DATA START
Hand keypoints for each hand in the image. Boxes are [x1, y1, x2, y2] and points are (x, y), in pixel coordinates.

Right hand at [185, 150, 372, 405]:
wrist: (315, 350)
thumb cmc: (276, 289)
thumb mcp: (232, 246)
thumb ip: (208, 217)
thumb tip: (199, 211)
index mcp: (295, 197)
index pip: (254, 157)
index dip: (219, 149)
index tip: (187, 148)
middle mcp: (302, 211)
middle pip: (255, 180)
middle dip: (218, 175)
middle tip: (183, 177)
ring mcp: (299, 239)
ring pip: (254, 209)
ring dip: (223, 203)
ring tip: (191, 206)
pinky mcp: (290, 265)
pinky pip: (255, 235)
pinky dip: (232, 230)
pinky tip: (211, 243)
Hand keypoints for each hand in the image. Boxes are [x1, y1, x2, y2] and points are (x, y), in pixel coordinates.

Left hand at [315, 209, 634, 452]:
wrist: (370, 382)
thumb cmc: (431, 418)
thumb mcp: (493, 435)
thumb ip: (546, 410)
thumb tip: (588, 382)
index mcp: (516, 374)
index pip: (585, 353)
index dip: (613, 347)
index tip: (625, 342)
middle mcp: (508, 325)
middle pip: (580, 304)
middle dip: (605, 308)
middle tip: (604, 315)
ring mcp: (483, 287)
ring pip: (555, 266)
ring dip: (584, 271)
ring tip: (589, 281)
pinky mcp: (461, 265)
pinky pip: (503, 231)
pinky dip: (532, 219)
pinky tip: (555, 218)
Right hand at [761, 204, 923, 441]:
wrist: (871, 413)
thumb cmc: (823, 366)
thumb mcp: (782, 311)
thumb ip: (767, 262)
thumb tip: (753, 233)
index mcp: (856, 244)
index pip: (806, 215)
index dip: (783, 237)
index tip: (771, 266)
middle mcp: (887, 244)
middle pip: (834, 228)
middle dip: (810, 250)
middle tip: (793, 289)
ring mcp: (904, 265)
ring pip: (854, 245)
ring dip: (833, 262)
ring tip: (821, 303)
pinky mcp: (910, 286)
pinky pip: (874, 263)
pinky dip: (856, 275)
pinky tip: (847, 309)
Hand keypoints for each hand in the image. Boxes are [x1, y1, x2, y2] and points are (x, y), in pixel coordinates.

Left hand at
DATA END
DATA START
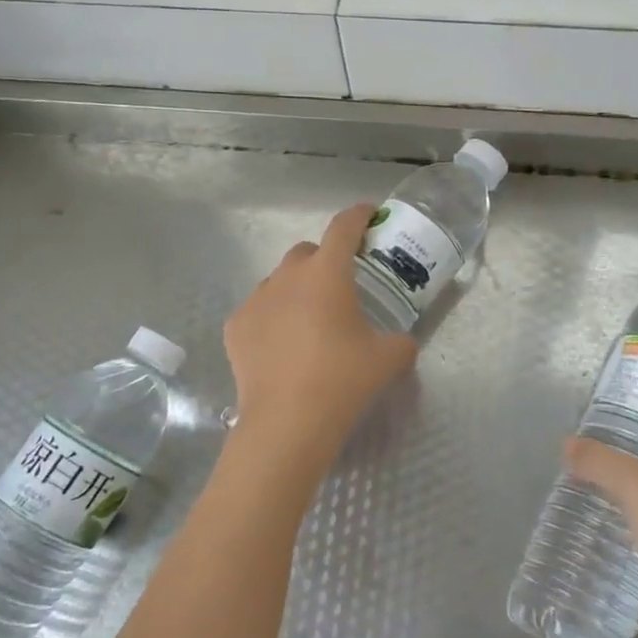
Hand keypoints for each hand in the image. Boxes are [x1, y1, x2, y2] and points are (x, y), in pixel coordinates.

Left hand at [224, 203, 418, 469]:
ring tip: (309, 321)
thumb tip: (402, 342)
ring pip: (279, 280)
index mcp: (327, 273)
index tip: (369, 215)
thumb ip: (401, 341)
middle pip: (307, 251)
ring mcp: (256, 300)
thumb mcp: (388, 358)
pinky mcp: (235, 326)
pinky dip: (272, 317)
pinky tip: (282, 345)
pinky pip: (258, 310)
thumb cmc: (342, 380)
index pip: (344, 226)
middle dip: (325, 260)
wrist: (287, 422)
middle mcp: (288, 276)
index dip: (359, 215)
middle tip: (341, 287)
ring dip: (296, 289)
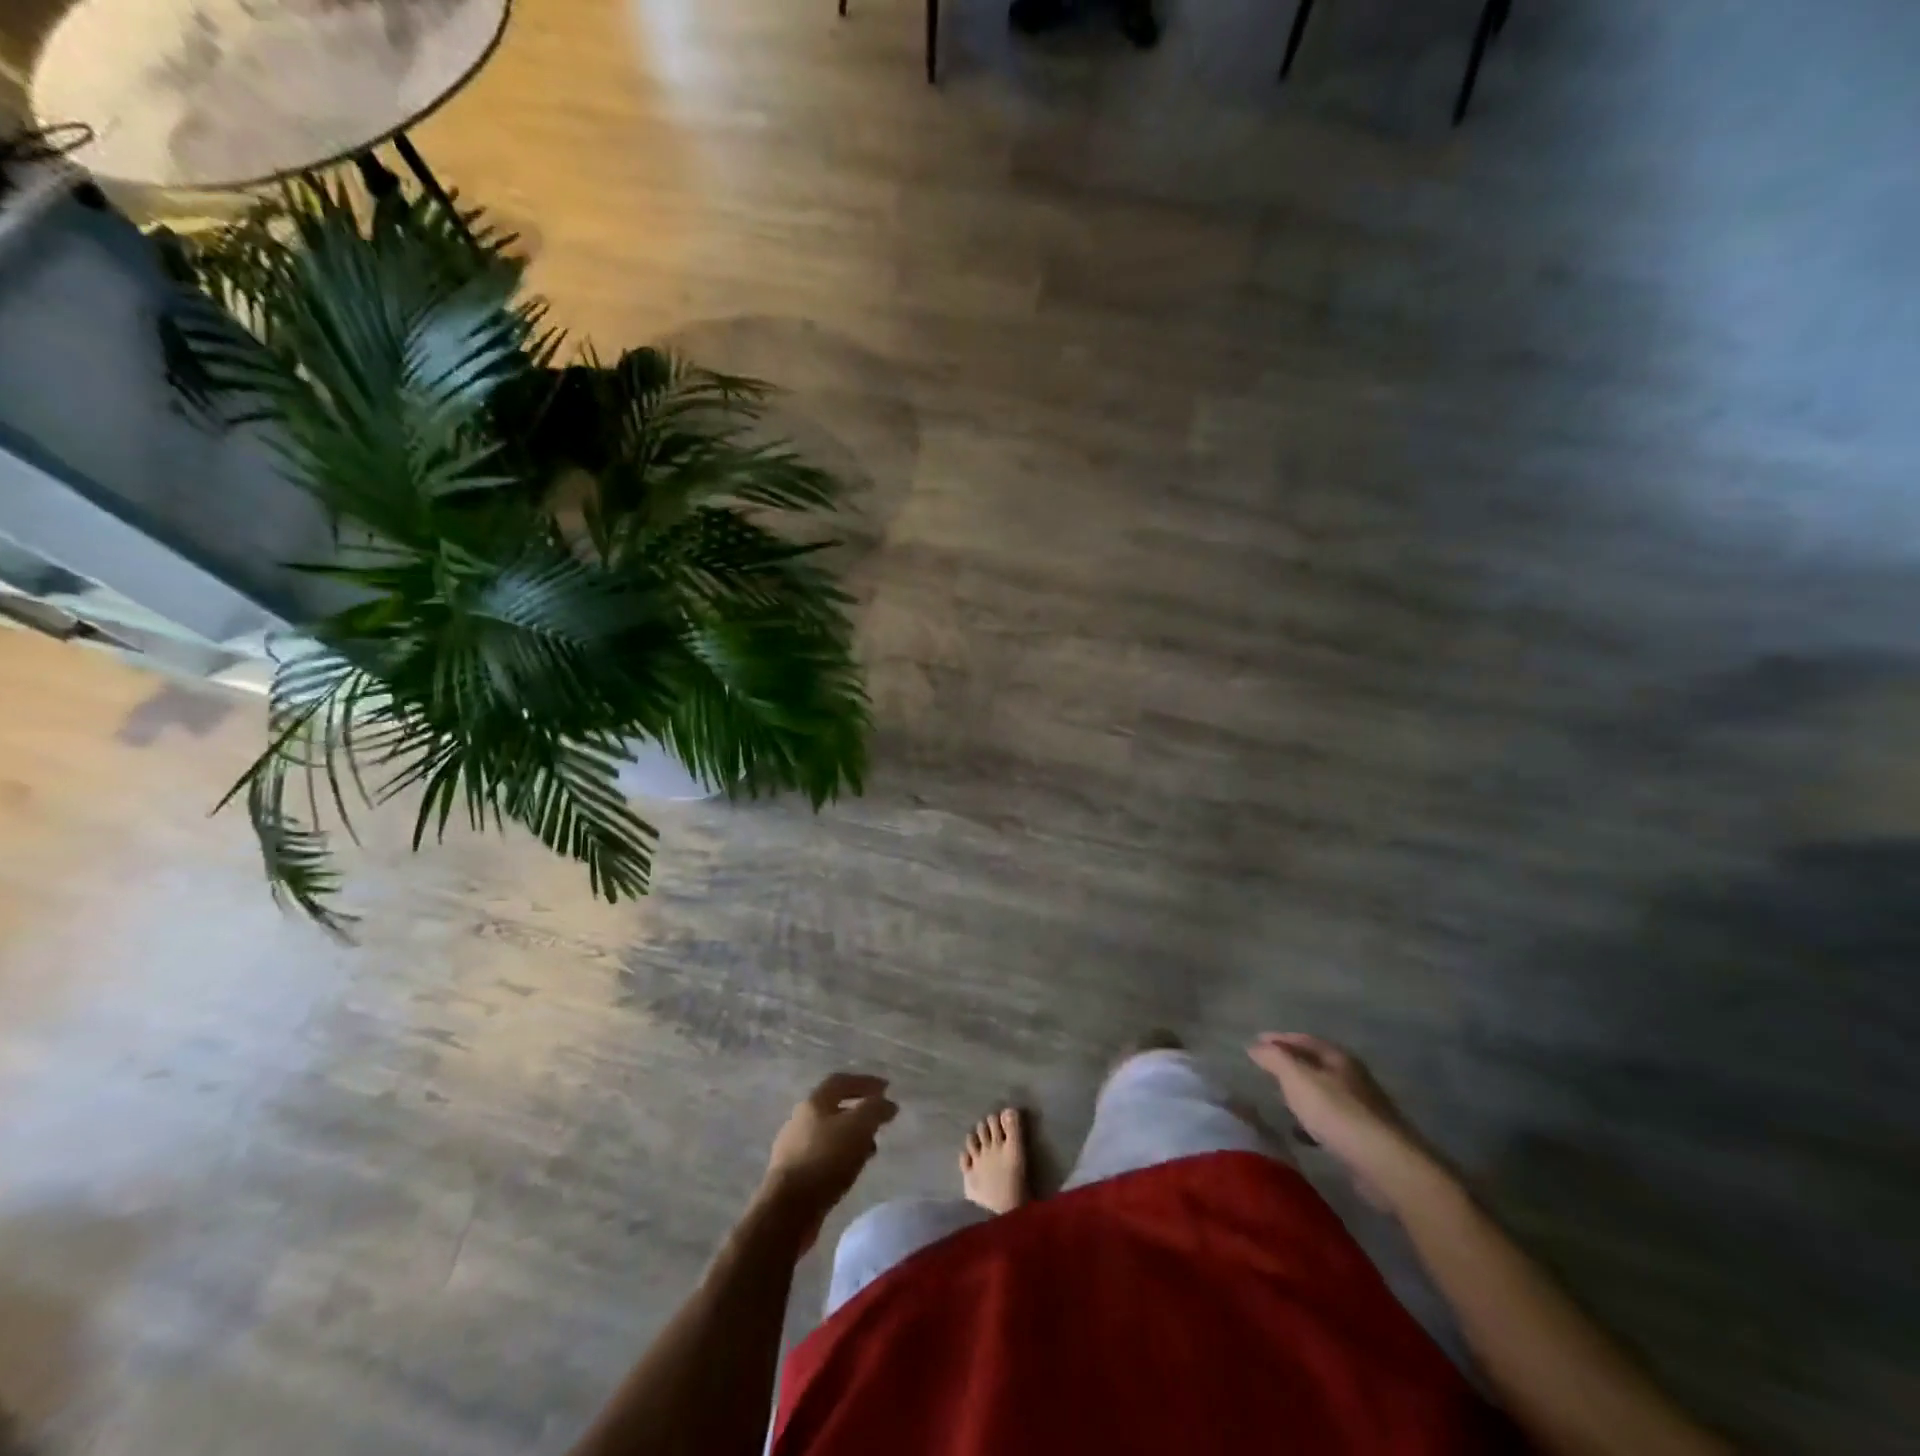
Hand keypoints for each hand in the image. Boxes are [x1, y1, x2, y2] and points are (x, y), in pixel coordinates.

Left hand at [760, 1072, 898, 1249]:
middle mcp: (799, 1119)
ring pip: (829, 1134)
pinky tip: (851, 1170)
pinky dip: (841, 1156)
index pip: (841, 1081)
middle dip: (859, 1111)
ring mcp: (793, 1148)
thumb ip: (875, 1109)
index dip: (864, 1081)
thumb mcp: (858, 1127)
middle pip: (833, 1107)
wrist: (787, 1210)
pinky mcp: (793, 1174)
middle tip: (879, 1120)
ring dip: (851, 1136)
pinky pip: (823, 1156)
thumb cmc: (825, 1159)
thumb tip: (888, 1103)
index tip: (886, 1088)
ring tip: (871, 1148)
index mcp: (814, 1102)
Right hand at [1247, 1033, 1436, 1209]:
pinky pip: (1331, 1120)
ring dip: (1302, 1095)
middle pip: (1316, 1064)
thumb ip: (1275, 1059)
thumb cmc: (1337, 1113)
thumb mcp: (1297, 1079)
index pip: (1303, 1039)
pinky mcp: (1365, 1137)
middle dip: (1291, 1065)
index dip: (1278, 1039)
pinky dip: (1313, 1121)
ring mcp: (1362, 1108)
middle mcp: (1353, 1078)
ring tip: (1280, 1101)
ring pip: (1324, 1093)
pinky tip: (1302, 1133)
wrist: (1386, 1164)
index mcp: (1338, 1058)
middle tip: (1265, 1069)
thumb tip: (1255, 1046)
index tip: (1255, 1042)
DATA END
WHAT THE TASK REQUIRES :: All lines above that include the word "wrist" must be copied into the answer.

SOLUTION ::
wrist: (315, 350)
wrist: (370, 382)
wrist: (871, 413)
wrist: (287, 422)
wrist: (787, 1210)
wrist: (1386, 1164)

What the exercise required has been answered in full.